Seventy patients with locally advanced squamous cell cervical cancer Stages IIB (n = 14), IIIB (n = 49), and IVA (n = 7) were investigated in the period from 1996 through 1999. All were treated with definitive radiotherapy with curative intent by a combination of external radiotherapy plus high-dose-rate afterloading. Before therapy, tumor oxygenation was measured with a needle probe polarographically using the Eppendorf histograph. Hypoxic tumors were defined as those with pO(2) measurements below 5 mm Hg (HF5). Pretreatment biopsies were taken and analyzed immunohistologically for p53 protein expression with the DO-7 antibody. The DNA index was measured by flow cytometry. The statistical data analysis was done with SPSS 9.0 for Windows.

RESULTS

The 3-year overall survival was 55% for the whole group of patients. Clinical prognostic factors in a multivariate analysis were pretreatment hemoglobin level (3-year survival 62% for patients with a pretreatment hemoglobin > or =11 g/dl vs. 27% for hemoglobin <11 g/dl, p = 0.006) and FIGO stage (Stage IIB: 65%; Stage IIIB: 60%; Stage IVA: 29%, p = 0.01). Sixty of the 70 tumors showed positive immunohistologic staining for p53 protein (transformed p53 = tp53), and 10/70 were negative (wild-type p53 = wtp53); p53 expression had no significant impact on survival (50% for tp53 vs. 79% for wtp53, p = 0.11).
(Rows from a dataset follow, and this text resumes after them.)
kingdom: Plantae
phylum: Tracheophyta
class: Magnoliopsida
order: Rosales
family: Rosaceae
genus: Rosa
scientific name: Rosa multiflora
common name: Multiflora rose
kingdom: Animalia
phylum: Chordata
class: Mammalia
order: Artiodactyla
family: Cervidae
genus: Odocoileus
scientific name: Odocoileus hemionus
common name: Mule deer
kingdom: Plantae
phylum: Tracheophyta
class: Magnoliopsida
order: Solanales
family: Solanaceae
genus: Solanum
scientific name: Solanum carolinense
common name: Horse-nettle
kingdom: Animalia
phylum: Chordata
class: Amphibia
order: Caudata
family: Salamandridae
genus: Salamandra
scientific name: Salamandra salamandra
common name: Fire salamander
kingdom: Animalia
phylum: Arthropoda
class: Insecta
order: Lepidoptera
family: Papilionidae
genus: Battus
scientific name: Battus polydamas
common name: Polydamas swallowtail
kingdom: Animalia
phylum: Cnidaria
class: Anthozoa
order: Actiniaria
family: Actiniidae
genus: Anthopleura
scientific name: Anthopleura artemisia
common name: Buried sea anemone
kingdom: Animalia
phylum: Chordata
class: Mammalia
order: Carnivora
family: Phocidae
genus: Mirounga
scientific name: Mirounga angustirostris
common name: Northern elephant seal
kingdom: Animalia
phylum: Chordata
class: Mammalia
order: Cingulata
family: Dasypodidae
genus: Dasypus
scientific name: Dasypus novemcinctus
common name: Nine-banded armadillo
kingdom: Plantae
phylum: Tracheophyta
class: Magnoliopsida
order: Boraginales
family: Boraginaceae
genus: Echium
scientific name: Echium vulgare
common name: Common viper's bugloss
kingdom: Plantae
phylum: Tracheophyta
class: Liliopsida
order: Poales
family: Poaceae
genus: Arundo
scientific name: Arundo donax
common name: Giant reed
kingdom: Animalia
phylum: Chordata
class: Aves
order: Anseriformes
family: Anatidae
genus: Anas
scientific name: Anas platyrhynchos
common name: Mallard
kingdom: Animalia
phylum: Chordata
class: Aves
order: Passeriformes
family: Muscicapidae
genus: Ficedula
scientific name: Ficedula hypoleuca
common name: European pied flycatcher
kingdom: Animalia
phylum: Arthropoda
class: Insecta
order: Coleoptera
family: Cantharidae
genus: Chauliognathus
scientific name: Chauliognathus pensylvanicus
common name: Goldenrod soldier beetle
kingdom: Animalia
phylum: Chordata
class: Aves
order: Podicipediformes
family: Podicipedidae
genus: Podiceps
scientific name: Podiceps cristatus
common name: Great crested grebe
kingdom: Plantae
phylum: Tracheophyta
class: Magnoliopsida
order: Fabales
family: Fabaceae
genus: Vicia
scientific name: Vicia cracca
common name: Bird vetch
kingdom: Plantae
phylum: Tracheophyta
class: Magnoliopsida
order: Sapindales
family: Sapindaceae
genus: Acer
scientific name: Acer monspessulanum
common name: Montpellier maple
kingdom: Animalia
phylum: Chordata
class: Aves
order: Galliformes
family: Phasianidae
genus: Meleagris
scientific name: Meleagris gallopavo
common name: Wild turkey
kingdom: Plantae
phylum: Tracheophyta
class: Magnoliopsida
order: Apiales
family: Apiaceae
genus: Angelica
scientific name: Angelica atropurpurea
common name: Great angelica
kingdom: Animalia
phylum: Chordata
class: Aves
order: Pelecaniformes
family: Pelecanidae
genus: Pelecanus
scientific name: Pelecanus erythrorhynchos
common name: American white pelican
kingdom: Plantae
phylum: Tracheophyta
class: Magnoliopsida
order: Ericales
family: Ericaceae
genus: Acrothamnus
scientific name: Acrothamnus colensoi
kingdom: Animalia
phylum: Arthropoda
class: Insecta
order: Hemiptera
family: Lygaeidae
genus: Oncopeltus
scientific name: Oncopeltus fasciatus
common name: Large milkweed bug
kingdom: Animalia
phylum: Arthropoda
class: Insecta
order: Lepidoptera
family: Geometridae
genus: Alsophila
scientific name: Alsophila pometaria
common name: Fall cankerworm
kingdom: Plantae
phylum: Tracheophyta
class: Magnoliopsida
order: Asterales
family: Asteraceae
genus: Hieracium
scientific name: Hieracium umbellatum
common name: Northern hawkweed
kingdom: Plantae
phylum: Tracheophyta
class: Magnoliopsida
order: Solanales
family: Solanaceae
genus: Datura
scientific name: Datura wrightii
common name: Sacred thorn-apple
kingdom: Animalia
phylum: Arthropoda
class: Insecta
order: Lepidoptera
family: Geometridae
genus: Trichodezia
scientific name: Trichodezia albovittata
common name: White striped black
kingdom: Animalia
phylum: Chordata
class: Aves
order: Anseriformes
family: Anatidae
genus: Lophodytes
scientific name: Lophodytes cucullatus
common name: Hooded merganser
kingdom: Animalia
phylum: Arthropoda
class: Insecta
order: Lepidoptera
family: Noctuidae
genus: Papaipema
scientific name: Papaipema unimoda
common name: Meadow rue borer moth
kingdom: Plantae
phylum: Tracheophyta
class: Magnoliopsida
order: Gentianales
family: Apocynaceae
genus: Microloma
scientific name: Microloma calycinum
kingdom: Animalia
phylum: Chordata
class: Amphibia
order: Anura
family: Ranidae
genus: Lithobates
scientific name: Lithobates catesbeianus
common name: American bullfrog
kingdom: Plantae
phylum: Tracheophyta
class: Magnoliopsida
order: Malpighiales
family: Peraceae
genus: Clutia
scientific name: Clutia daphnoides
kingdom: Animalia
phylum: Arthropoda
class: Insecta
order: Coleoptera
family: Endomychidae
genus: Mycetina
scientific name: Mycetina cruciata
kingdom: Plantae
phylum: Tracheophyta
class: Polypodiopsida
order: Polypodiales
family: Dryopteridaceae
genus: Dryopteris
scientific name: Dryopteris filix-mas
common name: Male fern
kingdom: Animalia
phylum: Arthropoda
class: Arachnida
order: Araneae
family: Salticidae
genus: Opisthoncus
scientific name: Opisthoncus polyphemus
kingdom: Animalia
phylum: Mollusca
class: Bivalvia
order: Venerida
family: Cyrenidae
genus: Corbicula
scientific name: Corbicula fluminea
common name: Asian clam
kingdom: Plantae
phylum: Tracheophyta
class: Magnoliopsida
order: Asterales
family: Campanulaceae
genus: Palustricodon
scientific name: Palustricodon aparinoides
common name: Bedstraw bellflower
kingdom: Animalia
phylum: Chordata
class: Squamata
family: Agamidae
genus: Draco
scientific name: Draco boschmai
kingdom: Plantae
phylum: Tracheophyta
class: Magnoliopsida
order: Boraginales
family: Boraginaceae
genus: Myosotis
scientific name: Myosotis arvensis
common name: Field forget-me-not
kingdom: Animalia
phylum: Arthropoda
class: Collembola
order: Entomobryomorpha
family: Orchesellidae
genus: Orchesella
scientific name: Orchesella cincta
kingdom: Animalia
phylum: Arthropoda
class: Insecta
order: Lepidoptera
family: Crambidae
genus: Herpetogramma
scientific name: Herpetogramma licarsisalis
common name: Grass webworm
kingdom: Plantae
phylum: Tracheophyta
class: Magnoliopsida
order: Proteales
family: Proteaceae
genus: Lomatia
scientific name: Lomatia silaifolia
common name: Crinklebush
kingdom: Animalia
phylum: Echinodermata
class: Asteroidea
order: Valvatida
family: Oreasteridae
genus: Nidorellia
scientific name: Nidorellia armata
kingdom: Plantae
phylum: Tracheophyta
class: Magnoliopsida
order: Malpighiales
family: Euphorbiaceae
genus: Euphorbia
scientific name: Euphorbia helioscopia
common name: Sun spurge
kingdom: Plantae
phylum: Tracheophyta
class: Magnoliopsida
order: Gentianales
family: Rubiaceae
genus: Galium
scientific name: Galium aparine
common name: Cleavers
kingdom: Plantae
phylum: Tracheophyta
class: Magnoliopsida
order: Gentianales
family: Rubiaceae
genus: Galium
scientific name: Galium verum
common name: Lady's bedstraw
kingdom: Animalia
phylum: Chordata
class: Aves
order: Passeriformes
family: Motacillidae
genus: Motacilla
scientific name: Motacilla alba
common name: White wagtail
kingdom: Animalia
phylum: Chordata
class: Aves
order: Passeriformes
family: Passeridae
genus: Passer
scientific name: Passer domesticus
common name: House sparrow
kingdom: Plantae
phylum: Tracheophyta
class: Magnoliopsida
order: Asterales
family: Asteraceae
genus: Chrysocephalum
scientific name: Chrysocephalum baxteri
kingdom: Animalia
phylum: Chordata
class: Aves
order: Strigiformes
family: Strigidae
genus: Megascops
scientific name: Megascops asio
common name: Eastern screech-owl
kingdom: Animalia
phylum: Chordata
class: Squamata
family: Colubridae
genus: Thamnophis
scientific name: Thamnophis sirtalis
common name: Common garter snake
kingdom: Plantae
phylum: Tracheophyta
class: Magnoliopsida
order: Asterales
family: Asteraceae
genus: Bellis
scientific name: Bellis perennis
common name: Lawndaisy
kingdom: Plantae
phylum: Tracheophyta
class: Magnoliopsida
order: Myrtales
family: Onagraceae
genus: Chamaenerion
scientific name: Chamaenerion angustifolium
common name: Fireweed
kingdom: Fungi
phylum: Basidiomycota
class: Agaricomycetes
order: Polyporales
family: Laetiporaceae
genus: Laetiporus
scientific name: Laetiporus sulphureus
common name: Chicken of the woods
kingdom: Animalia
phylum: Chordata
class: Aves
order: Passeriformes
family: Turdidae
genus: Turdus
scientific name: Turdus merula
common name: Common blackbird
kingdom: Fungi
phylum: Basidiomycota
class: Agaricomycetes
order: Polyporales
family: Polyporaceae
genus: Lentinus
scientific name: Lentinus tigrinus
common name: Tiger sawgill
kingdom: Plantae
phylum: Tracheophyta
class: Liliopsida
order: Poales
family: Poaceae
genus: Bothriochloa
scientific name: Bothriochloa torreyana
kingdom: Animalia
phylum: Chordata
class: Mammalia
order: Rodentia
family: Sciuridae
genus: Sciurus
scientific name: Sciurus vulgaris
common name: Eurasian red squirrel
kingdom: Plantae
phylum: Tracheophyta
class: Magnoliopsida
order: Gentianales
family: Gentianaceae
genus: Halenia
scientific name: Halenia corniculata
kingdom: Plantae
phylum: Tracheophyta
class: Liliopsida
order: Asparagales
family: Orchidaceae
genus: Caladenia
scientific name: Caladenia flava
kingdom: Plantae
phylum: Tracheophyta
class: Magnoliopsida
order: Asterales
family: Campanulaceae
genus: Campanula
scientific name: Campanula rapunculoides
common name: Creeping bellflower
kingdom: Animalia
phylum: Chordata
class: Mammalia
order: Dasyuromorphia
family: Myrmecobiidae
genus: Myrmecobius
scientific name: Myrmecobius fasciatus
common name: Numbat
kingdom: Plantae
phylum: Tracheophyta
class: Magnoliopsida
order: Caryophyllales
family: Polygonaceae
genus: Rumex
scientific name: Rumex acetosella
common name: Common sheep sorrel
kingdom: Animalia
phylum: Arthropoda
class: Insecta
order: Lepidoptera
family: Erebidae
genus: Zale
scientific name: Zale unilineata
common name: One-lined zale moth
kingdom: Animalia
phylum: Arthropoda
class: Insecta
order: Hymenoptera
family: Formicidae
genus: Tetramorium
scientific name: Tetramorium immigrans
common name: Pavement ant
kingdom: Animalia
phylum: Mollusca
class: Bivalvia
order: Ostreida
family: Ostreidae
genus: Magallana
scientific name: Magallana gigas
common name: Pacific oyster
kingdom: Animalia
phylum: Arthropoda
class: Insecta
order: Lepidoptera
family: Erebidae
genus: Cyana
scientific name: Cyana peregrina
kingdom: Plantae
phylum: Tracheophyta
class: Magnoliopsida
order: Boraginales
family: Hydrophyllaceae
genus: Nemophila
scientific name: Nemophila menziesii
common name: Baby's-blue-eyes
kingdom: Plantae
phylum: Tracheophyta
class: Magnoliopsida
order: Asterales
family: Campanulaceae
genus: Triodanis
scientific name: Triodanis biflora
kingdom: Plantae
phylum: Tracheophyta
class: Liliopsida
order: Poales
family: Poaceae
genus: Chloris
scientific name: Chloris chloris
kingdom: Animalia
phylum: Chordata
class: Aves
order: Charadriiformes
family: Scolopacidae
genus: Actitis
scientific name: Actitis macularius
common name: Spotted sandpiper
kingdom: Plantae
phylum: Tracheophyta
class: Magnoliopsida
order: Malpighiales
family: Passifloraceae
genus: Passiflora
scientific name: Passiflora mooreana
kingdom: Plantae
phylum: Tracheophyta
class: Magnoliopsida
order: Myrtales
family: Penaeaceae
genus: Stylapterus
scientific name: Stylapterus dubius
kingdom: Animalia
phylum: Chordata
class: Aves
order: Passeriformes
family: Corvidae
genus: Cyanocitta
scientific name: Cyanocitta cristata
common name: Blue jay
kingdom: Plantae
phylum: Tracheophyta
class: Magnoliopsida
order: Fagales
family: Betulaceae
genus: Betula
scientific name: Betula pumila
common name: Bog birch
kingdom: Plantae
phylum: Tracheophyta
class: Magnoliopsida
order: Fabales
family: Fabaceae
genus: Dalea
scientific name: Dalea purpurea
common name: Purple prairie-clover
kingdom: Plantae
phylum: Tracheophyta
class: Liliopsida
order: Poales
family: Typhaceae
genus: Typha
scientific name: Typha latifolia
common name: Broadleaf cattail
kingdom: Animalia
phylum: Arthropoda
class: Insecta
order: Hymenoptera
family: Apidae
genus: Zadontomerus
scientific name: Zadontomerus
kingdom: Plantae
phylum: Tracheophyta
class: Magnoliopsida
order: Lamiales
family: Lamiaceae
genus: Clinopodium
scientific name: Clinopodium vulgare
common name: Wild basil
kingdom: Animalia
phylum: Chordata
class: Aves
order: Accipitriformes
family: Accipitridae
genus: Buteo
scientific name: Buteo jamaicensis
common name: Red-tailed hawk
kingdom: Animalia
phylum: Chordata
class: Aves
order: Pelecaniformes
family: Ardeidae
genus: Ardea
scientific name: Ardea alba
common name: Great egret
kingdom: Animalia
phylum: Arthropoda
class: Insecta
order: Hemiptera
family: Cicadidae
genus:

FIGO stage and anemia had no impact on p53 expression. Forty-nine of 70 tumors were hypoxic (HF5+), and 21 showed no hypoxia (HF5-). Hypoxic carcinomas were more frequently positive for p53 as compared to nonhypoxic tumors (27% vs. 13%, p = 0.011) and showed a trend toward a lower survival (48% vs. 70%, p = 0.07). In a further multivariate analysis, the impact of a combination of p53 expression and hypoxia on survival was examined. After adjusting for FIGO stage and pretreatment anemia, patients with wtp53 tumors had the best prognosis (3-year survival 79%) followed by tp53-HF5(-) patients (57%), and the most unfavorable prognosis was observed for tp53-HF5(+) patients (47%). The DNA index was higher in tp53 carcinomas compared to wtp53 tumors, 1.97 +/- 0.4 vs. 1.67 +/- 0.1, p = 0.05. The highest DNA index was found in hypoxic tumors with transformed p53 (2.2 +/- 3.1).

CONCLUSIONS

Advanced stage and pretreatment hemoglobin level are independent prognostic factors in cervical carcinomas. The immunohistologic detection of (a functionally inactive) p53 and the presence of hypoxia had no prognostic impact, if analyzed as single parameters. However, the combination of both parameters was able to discriminate different prognostic subgroups. Moreover, hypoxic cancers were more often immunohistologically positive for tp53 protein and had a higher DNA index with the highest DNA index in tumors with both hypoxia and tp53 protein expression. These findings in summary support the theory that the tumor's microenvironment may influence the biologic behavior via hypoxia.